Since this week contained the mother of all hangover-inducing nights—New Year’s Eve—I will describe my ravenous quest to calm my pounding head and empty stomach New Year’s Day. First of all, I didn’t get to sleep until 7:30 in the morning, which from what I gather of Berlin nightlife is nothing that would impress anyone much. Walking to the U8 stop at Rosenthaler Platz, I split a Döner three ways with my boyfriend and our good friend Joachim who was visiting from Cologne. It was hard not to scarf the whole thing down myself but somehow I managed. When we got back to our apartment in Kreuzberg I had a quick open-faced salami and cheese sandwich before hitting the sack.

Eight hours later I woke up just in time to see the sun go down again. All three of us were starving and of course, none of the grocery stores were open in our neighborhood. I fried three eggs, toasted the rest of the dark bread, boiled 10 potatoes, fried the potatoes in ganse schmaltz, ginger and garlic, and, with mayonnaise and red pepper paste as condiments, we devoured everything in every possible combination. Some people recommend warm beer for a hangover but this seemed ruthlessly sadistic to me on this particular New Year’s Day and I settled for sugary juice and coffee.

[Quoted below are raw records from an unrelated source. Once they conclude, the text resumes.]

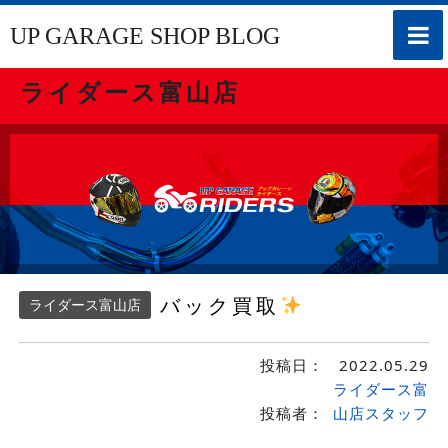
toggle
UP GARAGE SHOP BLOG
naviga
ライダース富山店
バック買取
ライダース富山店
投稿日：
2022.05.29
ライダース富
投稿者：
山店スタッフ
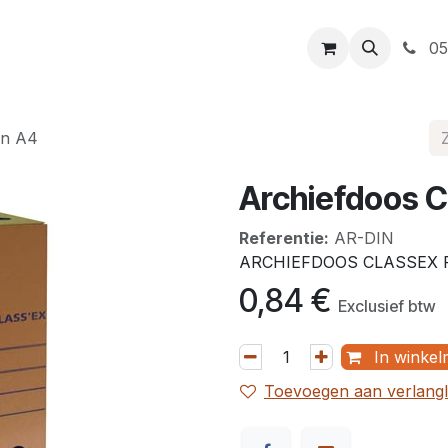
t
Openingsuren
Levering
Webshop
05
in A4
Archiefdoos C
Referentie:
AR-DIN
ARCHIEFDOOS CLASSEX F
0,84
€
Exclusief btw
In winkel
Toevoegen aan verlangli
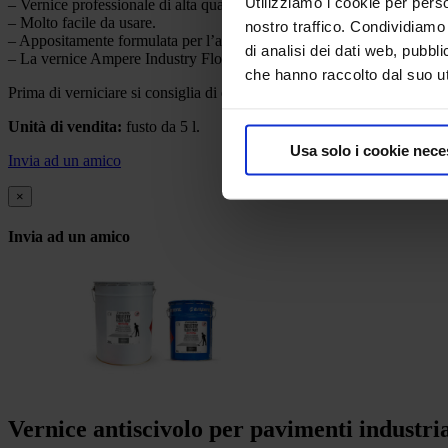
Utilizziamo i cookie per perso
– Vernice professionale di alta qualità.
– Molto facile da usare.
nostro traffico. Condividiamo 
– Appositamente formulata per l’applicazione su pavimentazioni industr
di analisi dei dati web, pubbl
– La vernice Ampere Industry Floor Paint Antislip viene utilizzata per 
che hanno raccolto dal suo uti
Prima di verniciare si consiglia di effettuare una prova preliminare per 
Unità di vendita:
fusto da 5 l.
Usa solo i cookie nece
Invia ad un amico
×
Invia ad un amico
Vernice antiscivolo per pavimenti ind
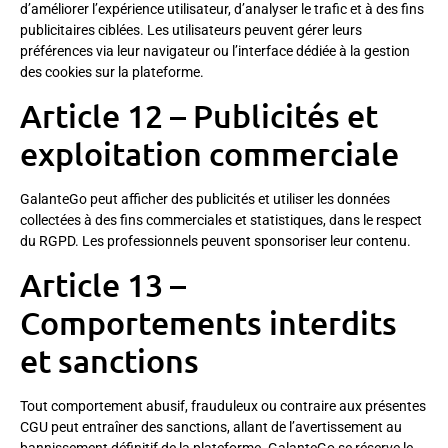
d’améliorer l’expérience utilisateur, d’analyser le trafic et à des fins
publicitaires ciblées. Les utilisateurs peuvent gérer leurs
préférences via leur navigateur ou l’interface dédiée à la gestion
des cookies sur la plateforme.
Article 12 – Publicités et
exploitation commerciale
GalanteGo peut afficher des publicités et utiliser les données
collectées à des fins commerciales et statistiques, dans le respect
du RGPD. Les professionnels peuvent sponsoriser leur contenu.
Article 13 –
Comportements interdits
et sanctions
Tout comportement abusif, frauduleux ou contraire aux présentes
CGU peut entraîner des sanctions, allant de l’avertissement au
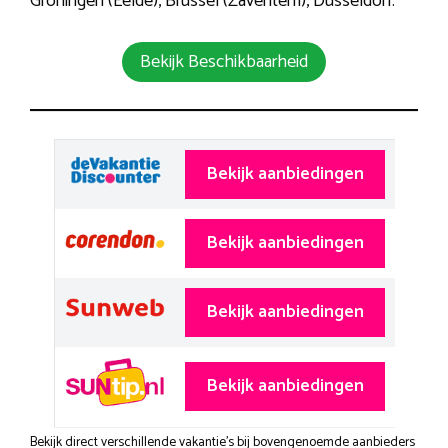
Groningen (Eelde), Brussel (Zaventem), Düsseldorf.
Bekijk Beschikbaarheid
Bekijk aanbiedingen
Bekijk aanbiedingen
Bekijk aanbiedingen
Bekijk aanbiedingen
Bekijk direct verschillende vakantie's bij bovengenoemde aanbieders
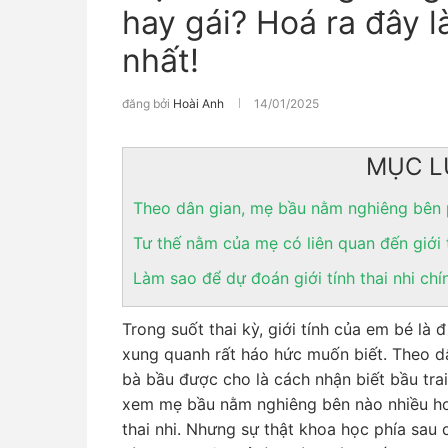
hay gái? Hoá ra đây l
nhất!
đăng bởi
Hoài Anh
14/01/2025
MỤC L
Theo dân gian, mẹ bầu nằm nghiêng bên ph
Tư thế nằm của mẹ có liên quan đến giới 
Làm sao để dự đoán giới tính thai nhi chí
Trong suốt thai kỳ, giới tính của em bé là
xung quanh rất háo hức muốn biết. Theo dâ
bà bầu được cho là cách nhận biết bầu trai
xem mẹ bầu nằm nghiêng bên nào nhiều hơ
thai nhi. Nhưng sự thật khoa học phía sau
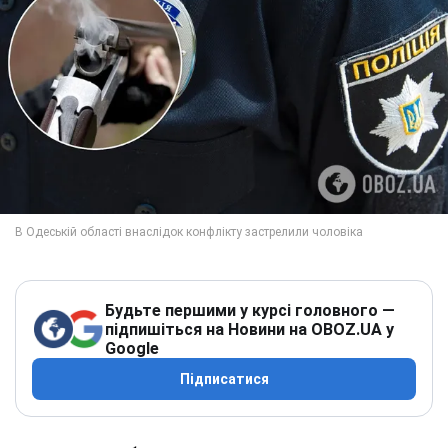
Будьте першими у курсі головного —
підпишіться на Новини на OBOZ.UA у
Google
Підписатися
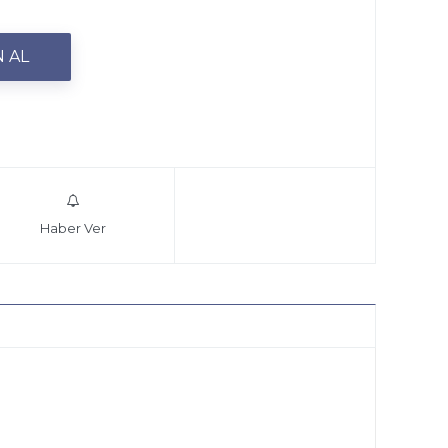
Haber Ver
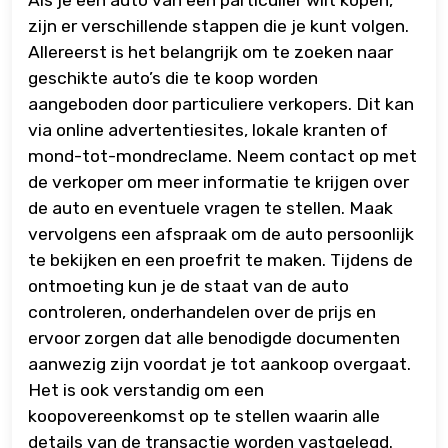
Als je een auto van een particulier wilt kopen,
zijn er verschillende stappen die je kunt volgen.
Allereerst is het belangrijk om te zoeken naar
geschikte auto’s die te koop worden
aangeboden door particuliere verkopers. Dit kan
via online advertentiesites, lokale kranten of
mond-tot-mondreclame. Neem contact op met
de verkoper om meer informatie te krijgen over
de auto en eventuele vragen te stellen. Maak
vervolgens een afspraak om de auto persoonlijk
te bekijken en een proefrit te maken. Tijdens de
ontmoeting kun je de staat van de auto
controleren, onderhandelen over de prijs en
ervoor zorgen dat alle benodigde documenten
aanwezig zijn voordat je tot aankoop overgaat.
Het is ook verstandig om een
koopovereenkomst op te stellen waarin alle
details van de transactie worden vastgelegd.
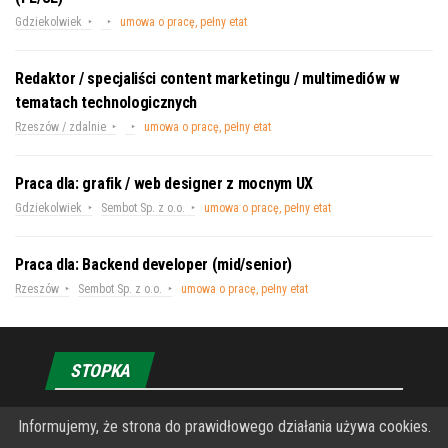
Gdziekolwiek
umowa o pracę, pełny etat
Redaktor / specjaliści content marketingu / multimediów w
tematach technologicznych
Rzeszów / zdalnie
umowa o pracę, pełny etat
Praca dla: grafik / web designer z mocnym UX
Gdziekolwiek
Sembot Sp. z o.o.
umowa o pracę, pełny etat
Praca dla: Backend developer (mid/senior)
Rzeszów
Sembot Sp. z o.o.
umowa o pracę, pełny etat
STOPKA
Informujemy, że strona do prawidłowego działania używa cookies.
O Fundacji PRZEkarpacie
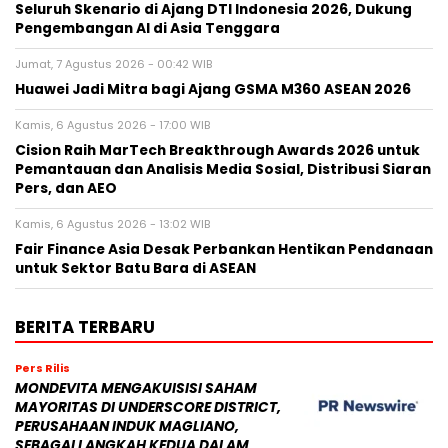
Seluruh Skenario di Ajang DTI Indonesia 2026, Dukung
Pengembangan AI di Asia Tenggara
Jumat, 7 Agustus 2026 - 00:42 WIB
Huawei Jadi Mitra bagi Ajang GSMA M360 ASEAN 2026
Kamis, 6 Agustus 2026 - 17:00 WIB
Cision Raih MarTech Breakthrough Awards 2026 untuk
Pemantauan dan Analisis Media Sosial, Distribusi Siaran
Pers, dan AEO
Kamis, 6 Agustus 2026 - 13:02 WIB
Fair Finance Asia Desak Perbankan Hentikan Pendanaan
untuk Sektor Batu Bara di ASEAN
BERITA TERBARU
Pers Rilis
MONDEVITA MENGAKUISISI SAHAM
MAYORITAS DI UNDERSCORE DISTRICT,
PERUSAHAAN INDUK MAGLIANO,
SEBAGAI LANGKAH KEDUA DALAM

Sated but still headachy, I attempted to do some light reading and found myself drifting back to sleep within an hour. C’est la vie, I thought, and let it happen. When I woke up again, I was doubly hungry. Now there was nothing to eat in the house except sheets of seaweed and rotini pasta. My stomach grumbled in that special fear induced way a house without food and a major hangover makes a stomach grumble. I sent my boyfriend out to pick up the only cure that seemed probable at the time—China Box. China Box, for those of you who don’t know is a chain of fast-food stands that serve low-mein noodles with chicken and greasy, crispy fried onions on top. It is horrible, hideous stuff with enough sodium nitrates to turn you Mountain Dew Yellow, but when you’re in a bad way the seeming endlessness of the China Box is undeniably desirable. Soy-sauce and oil mingles with noodles and shreds of cabbage and carrots. They’ll probably revoke my subscription to Saveur for saying this, but the uniform mediocre taste is really comforting.

Hangover food should be food you don’t have to think about. If you have to pause to savor the faint hint of truffle oil, it’s not the sort of thing you should be eating after a night of imbibing a garbage pail’s worth of alcohol. I remember passing a bar in Brooklyn once that had a plaque outside which read, “Your liver is evil and deserves to be punished.” For those of us who actually did punish our livers New Years Eve, it seems the only antidote is China Box.

I can’t believe I’m writing such a love letter to this place, but desperate times make strange bedfellows, or something like that. Next year I vow to drink less, or at least have the house stocked with food when the good times run out. For those of you reading this blog, I welcome any suggestions for hangover cures or personal anecdotes about how you ate your way through New Years Day.